Rare-earth recycling sits within the University of Birmingham’s broader research strengths in battery recycling, robotic disassembly, chemical recovery, and energy storage. Professor Rachel O’Reilly, Pro-Vice Chancellor (research) at the University of Birmingham, said: “By developing complete circular solutions for the supply of critical minerals such as those found in rare-earth magnets, the University of Birmingham is playing an essential role in helping the UK become a technological leader in this field.”
Vital role of university-led R&DShe continued: “Supported directly by the university itself and through the allocation of QR funding from Research England and programme funding from UKRI, this is a brilliant development of the UK’s competitive advantage. Opening the Birmingham magnet recycling facility highlights the vital role of university-led research and development in delivering industrial capabilities and addressing national resilience and sustainability goals identified among the UK Government’s strategic and societal priorities.”
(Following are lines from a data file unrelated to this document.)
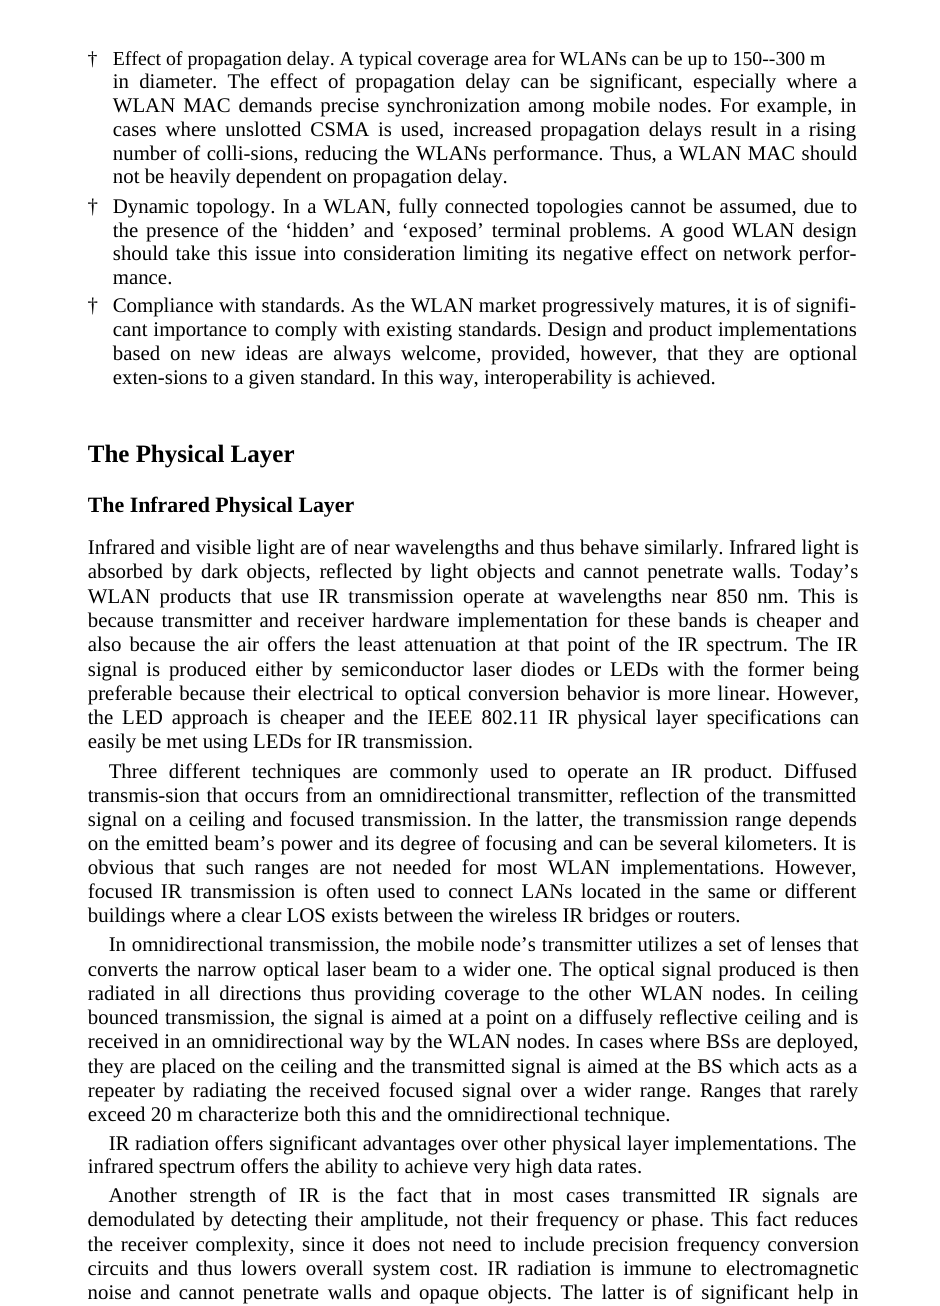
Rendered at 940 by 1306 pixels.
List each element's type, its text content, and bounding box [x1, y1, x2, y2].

list Effect of propagation delay. A typical coverage area for WLANs can be up to 150--300 m [87, 47, 860, 69]
text in diameter. The effect of propagation delay can be significant, especially where a WLAN MAC demands precise synchronization among mobile nodes. For example, in cases where unslotted CSMA is used, increased propagation delays result in a rising number of colli-sions, reducing the WLANs performance. Thus, a WLAN MAC should not be heavily dependent on propagation delay. [113, 69, 858, 188]
text Infrared and visible light are of near wavelengths and thus behave similarly. Infrared light is absorbed by dark objects, reflected by light objects and cannot penetrate walls. Today’s WLAN products that use IR transmission operate at wavelengths near 850 nm. This is because transmitter and receiver hardware implementation for these bands is cheaper and also because the air offers the least attenuation at that point of the IR spectrum. The IR signal is produced either by semiconductor laser diodes or LEDs with the former being preferable because their electrical to optical conversion behavior is more linear. However, the LED approach is cheaper and the IEEE 802.11 IR physical layer specifications can easily be met using LEDs for IR transmission. [88, 535, 860, 753]
text Three different techniques are commonly used to operate an IR product. Diffused transmis-sion that occurs from an omnidirectional transmitter, reflection of the transmitted signal on a ceiling and focused transmission. In the latter, the transmission range depends on the emitted beam’s power and its degree of focusing and can be several kilometers. It is obvious that such ranges are not needed for most WLAN implementations. However, focused IR transmission is often used to connect LANs located in the same or different buildings where a clear LOS exists between the wireless IR bridges or routers. [88, 759, 858, 927]
text In omnidirectional transmission, the mobile node’s transmitter utilizes a set of lenses that converts the narrow optical laser beam to a wider one. The optical signal produced is then radiated in all directions thus providing coverage to the other WLAN nodes. In ceiling bounced transmission, the signal is aimed at a point on a diffusely reflective ceiling and is received in an omnidirectional way by the WLAN nodes. In cases where BSs are deployed, they are placed on the ceiling and the transmitted signal is aimed at the BS which acts as a repeater by radiating the received focused signal over a wider range. Ranges that rarely exceed 20 m characterize both this and the omnidirectional technique. [88, 932, 860, 1126]
text The Physical Layer [88, 439, 860, 467]
text IR radiation offers significant advantages over other physical layer implementations. The infrared spectrum offers the ability to achieve very high data rates. [88, 1132, 858, 1178]
list Dynamic topology. In a WLAN, fully connected topologies cannot be assumed, due to the presence of the ‘hidden’ and ‘exposed’ terminal problems. A good WLAN design should take this issue into consideration limiting its negative effect on network perfor-mance. [87, 194, 858, 289]
text The Infrared Physical Layer [88, 492, 860, 518]
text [87, 1183, 860, 1304]
list Compliance with standards. As the WLAN market progressively matures, it is of signifi-cant importance to comply with existing standards. Design and product implementations based on new ideas are always welcome, provided, however, that they are optional exten-sions to a given standard. In this way, interoperability is achieved. [87, 294, 858, 389]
The recycling facility has received £4.5 million of funding from
Innovate UK’s Driving the Electric Industrialisation Centres (DER-IC) with supporting grants via the Innovate Climates Programme, EPSRC, the Advanced Propulsion Centre, and EU Horizon grants. This investment supported the UK’s push towards a ‘net zero’ carbon economy and contributes to the development of clean technology supply chains.
Bruce Adderley at Innovate UK said: “Through the realisation of this magnet recycling facility, the UK now has all the constituent parts of a rare-earth permanent magnet supply chain for the first time in over two decades. As an open access facility this provides UK industry the opportunity to access the skills and expertise, from the University of Birmingham team to scale and commercialise this innovate recycling process.
“This is a fantastic example of research to industry knowledge transfer and has the potential to de-risk the supply of rare earth permanent magnets to the UKs manufacturing industry and make these crucial components more sustainable.”